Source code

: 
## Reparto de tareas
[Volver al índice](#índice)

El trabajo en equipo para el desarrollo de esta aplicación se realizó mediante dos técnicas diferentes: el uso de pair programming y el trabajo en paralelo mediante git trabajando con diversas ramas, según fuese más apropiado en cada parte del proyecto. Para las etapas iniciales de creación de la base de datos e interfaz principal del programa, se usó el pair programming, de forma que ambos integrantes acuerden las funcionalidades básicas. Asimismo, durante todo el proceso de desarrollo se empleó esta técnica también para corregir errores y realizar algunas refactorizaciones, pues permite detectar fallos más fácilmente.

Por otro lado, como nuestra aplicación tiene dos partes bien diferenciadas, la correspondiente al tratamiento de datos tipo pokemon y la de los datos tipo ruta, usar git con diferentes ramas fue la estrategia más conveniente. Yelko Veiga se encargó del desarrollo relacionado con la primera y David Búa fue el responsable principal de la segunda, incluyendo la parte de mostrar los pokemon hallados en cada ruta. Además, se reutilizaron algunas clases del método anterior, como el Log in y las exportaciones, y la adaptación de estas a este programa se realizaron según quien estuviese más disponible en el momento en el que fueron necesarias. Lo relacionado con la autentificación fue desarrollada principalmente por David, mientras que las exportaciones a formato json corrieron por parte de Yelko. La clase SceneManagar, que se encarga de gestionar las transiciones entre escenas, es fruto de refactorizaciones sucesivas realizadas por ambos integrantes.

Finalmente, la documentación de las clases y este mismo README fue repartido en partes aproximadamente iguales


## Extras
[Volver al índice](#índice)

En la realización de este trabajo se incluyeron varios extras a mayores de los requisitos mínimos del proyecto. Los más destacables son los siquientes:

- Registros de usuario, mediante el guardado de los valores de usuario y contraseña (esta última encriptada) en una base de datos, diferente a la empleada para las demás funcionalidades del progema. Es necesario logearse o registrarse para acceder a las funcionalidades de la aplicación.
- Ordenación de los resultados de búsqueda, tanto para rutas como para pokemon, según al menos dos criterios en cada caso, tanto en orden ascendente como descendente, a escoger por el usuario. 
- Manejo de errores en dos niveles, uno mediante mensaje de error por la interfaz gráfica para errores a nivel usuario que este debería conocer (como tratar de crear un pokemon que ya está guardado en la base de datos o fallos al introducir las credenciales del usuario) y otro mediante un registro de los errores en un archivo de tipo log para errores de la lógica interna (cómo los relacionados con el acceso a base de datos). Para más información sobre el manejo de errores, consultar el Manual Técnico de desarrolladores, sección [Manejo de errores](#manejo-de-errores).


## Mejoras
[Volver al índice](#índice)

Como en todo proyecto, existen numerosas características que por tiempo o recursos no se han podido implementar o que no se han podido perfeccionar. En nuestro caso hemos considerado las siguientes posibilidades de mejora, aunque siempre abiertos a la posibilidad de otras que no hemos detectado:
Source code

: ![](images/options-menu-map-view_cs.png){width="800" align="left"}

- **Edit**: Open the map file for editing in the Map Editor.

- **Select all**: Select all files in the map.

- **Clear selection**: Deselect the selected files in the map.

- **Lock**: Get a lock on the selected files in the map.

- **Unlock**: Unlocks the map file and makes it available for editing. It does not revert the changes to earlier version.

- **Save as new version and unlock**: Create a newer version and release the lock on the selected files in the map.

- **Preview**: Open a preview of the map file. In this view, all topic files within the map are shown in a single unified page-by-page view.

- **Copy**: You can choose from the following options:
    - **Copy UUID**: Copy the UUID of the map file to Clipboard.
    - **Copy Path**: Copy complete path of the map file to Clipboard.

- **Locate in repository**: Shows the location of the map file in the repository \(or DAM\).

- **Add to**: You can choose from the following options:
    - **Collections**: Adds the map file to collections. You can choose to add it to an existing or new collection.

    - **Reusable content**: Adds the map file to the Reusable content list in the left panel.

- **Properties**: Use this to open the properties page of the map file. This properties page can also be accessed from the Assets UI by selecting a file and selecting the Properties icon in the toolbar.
--------
- _TASK REQUIREMENTS_
How many lines in the items above contain the string "choose"? Reply with the number alone.

- _PROBLEM SOLUTION_
3